- [REQUIREMENT 1]
Please copy the passage from the ReORG overview below, everything from "Basic Usage" down to "strategy = sorter.recommend_strategy()", word for word.

ReORG - Intelligent File Organizer

A Python tool that automatically organizes files by analyzing their actual content, not just their names or extensions. Perfect for cleaning up messy download folders, organizing project files, or sorting any collection of mixed file types.

What It Does

ReORG uses content-aware detection to identify what files actually are, then organizes them intelligently:

Detects misnamed files: Finds JPEGs named .txt, PDFs with no extension, etc.
Smart categorization: Groups files by type, date, size, or project
Magic byte analysis: Reads file signatures to determine true file types
Version control detection: Groups files like app_v1.exe, app_v2.1.zip into organized folders
File compression: Organize files into archives (ZIP, TAR, TAR.GZ) with automatic cleanup
Flexible organization: Multiple sorting strategies based on your needs

Quick Start

# Clone and run
git clone https://github.com/foglomon/ReORG.git
cd ReORG
python sort.py

# This creates test files and shows you how it works

Basic Usage

from sort import FileSorter, CompressionFormat

# Create sorter and scan a folder
sorter = FileSorter()
files = sorter.scan_folder("path/to/messy/folder")

# Get recommendations
strategy = sorter.recommend_strategy()
print(f"Recommended: {strategy['strategy'].value}")
print(f"Reason: {strategy['reason']}")

# Preview organization (dry run)

- [REQUIREMENT 2]
Update the entries that follow, from the first entry down to the line containing "What is the difference between the maximum and minimum", by replacing "series" with "trace" and keeping everything else the same. Return only those lines.

- [RECORDS FOR PROCESSING]

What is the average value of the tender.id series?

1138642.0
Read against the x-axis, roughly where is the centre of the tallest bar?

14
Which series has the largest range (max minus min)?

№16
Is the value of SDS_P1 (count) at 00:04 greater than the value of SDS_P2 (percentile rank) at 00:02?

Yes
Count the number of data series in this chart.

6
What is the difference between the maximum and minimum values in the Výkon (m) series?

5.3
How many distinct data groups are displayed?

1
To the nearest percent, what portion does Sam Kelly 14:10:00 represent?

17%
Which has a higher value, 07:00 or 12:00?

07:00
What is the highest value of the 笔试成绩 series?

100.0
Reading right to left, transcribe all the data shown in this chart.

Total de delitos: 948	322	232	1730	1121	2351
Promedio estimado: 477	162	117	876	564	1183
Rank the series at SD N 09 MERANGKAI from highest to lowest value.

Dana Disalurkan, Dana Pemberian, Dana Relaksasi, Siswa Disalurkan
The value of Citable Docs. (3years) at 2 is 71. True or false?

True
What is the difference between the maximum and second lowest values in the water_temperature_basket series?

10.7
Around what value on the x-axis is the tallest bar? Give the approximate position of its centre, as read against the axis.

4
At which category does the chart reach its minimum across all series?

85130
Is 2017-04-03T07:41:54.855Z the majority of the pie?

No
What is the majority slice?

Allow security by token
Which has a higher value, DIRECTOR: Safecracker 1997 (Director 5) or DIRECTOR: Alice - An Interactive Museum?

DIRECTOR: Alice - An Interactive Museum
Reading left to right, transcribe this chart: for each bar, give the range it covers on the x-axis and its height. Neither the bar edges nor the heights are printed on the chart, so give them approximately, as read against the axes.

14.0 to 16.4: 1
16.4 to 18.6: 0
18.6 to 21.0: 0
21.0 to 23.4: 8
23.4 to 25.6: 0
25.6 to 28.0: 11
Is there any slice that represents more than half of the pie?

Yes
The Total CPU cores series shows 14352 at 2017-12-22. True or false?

- [TASK ANSWER 1]
Basic Usage

from sort import FileSorter, CompressionFormat

# Create sorter and scan a folder
sorter = FileSorter()
files = sorter.scan_folder("path/to/messy/folder")

# Get recommendations
strategy = sorter.recommend_strategy()

- [TASK ANSWER 2]
What is the average value of the tender.id trace?

1138642.0
Read against the x-axis, roughly where is the centre of the tallest bar?

14
Which trace has the largest range (max minus min)?

№16
Is the value of SDS_P1 (count) at 00:04 greater than the value of SDS_P2 (percentile rank) at 00:02?

Yes
Count the number of data trace in this chart.

6
What is the difference between the maximum and minimum values in the Výkon (m) trace?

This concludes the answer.